Difference between binary and text file in terms of storage?

Question

I want to ask few questions about bits and bytes as I am very confused.

1. For example, suppose I have a short int x = 345; . I know that short take 16 bits, so when I write the short in a file it is written as char '3' , '4' ,'5' each containing 1 bytes so total of 24 bits. Is there a way to write the number (short integer) in file as short integer taking 16 bits?

2. Also am I right in my concept? What will be the difference in writing to my file if the file is binary or text in terms of bytes?

Answer 1

Yes, there is a way.

uint16_t sh = 345;
fwrite(&sh, sizeof(sh), 1, fp);

In the case you mentioned 345 is written as text (for example ASCII if that's what you use). In the example I posted, the binary representation of sh is written in the file and it will take only 2 bytes.

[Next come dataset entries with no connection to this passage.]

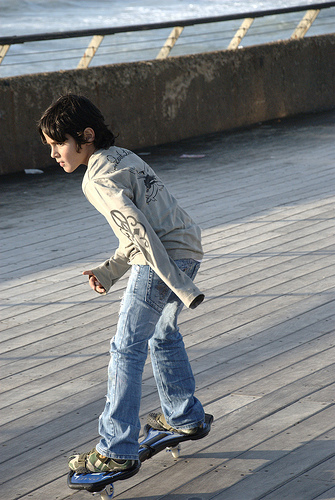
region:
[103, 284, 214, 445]
the jeans are blue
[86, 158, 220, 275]
the swaeter is grey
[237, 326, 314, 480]
the floor is made of wood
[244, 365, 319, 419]
the wood is grey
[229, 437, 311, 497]
shadow is on the floor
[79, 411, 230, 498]
the skateboard has two wheels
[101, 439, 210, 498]
the wheels are white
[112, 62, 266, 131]
the wall is brown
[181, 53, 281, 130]
the wall is made of concrete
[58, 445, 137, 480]
the shoes are brown and green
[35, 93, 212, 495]
a boy on a skateboard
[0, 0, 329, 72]
the surf behind the wall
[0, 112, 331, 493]
the wood the boy is skateboarding on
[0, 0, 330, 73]
the railing on the wall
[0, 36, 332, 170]
the concrete wall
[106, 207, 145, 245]
black design on the boy's sleeve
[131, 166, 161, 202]
the design on the back of the boy's shirt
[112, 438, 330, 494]
shadow behind the boy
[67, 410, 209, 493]
the skateboard the boy is riding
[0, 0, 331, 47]
black top of the railing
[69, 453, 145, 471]
left foot on boy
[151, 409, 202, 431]
right foot on boy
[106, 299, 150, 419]
left leg on boy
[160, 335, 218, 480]
right leg on boy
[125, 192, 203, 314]
left arm on boy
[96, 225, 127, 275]
right arm on boy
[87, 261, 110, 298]
right hand on boy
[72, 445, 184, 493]
left shoe on boy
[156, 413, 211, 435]
right shoe on boy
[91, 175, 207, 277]
tan shirt on boy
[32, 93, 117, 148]
Black hair on a boy.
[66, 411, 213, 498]
A blue and black skateboard with white wheels.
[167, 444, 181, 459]
White back wheel on a skateboard.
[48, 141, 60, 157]
The nose of a boy.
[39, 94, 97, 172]
The head of a boy with black hair.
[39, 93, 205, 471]
A boy in a grey sweatshirt with black hair.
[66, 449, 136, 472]
Shoe on a kid's left foot.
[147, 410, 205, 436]
Shoe on a boy's right foot.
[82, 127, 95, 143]
Left ear of a boy.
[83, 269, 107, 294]
Right hand fingers of a boy.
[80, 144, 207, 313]
a gray shirt on a boy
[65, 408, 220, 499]
a blue and black board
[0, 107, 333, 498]
a faded wooden boardwalk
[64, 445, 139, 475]
a green and gray shoe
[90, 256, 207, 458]
a pair of blue jeans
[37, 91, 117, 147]
dark hair on a boy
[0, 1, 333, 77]
a railing next to a boardwalk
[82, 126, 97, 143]
the ear of a boy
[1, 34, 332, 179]
a worn concrete wall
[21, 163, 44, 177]
a white paper on a boardwalk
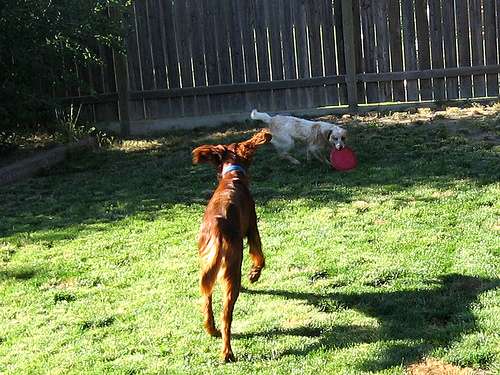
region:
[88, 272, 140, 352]
green grass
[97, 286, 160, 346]
green grass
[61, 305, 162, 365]
green grass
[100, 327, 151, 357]
green grass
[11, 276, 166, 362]
green grass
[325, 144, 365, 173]
a red frisbee in a dog's mouth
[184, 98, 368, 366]
two dogs playing with a frisbee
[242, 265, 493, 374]
the shadow of a dog on the grass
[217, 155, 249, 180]
a blue collar on a dog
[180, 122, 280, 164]
two dog ears flying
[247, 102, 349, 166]
a white dog in the shadows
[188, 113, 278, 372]
a red dog running at a white dog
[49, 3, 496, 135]
a wooden privacy fence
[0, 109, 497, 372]
a green grassy lawn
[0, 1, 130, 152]
a tree growing next to a fence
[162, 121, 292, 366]
brown dog in a yard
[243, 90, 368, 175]
dog holding a frisbee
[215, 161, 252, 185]
a blue dog collar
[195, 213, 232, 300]
tail of a dog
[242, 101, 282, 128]
tail of a dog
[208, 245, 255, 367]
hind leg of the dog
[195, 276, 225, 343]
hind leg on the dog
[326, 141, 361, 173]
red frisbee in a dogs mouth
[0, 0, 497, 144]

What will be the difference in writing to my file if the file is binary or text in terms of bytes?

1. Text write ( fprintf )

    0000000: 00110011 00110100 00110101 3 4 5 

2. Binary write ( fwrite )

    0000000: 01011001 00000001 #Little endian. Read as: 00000001 01011001 = 345 

If interoperabillity is an issue (ie you want to send the file to another machine) the text format is a superior choice as it's portable.

Answer 2

If you write the value as a string, it will occupy at least three bytes for the three digits; there would often be a newline or space as well to mark the end of the value.

Yes, you can write the value as 2 bytes. One way would be:

fwrite(&x, sizeof(x), 1, fp);

The difference between binary and text is that you can transport the text between different types of machine with almost complete impunity and all the machines will interpret the data the same way. The binary file can only be interpreted on machines that have the same endian-ness (big-endian or non-Intel vs little-endian or Intel). On the other class of machines, you have to swap the order of the bytes to get the binary data interpreted correctly.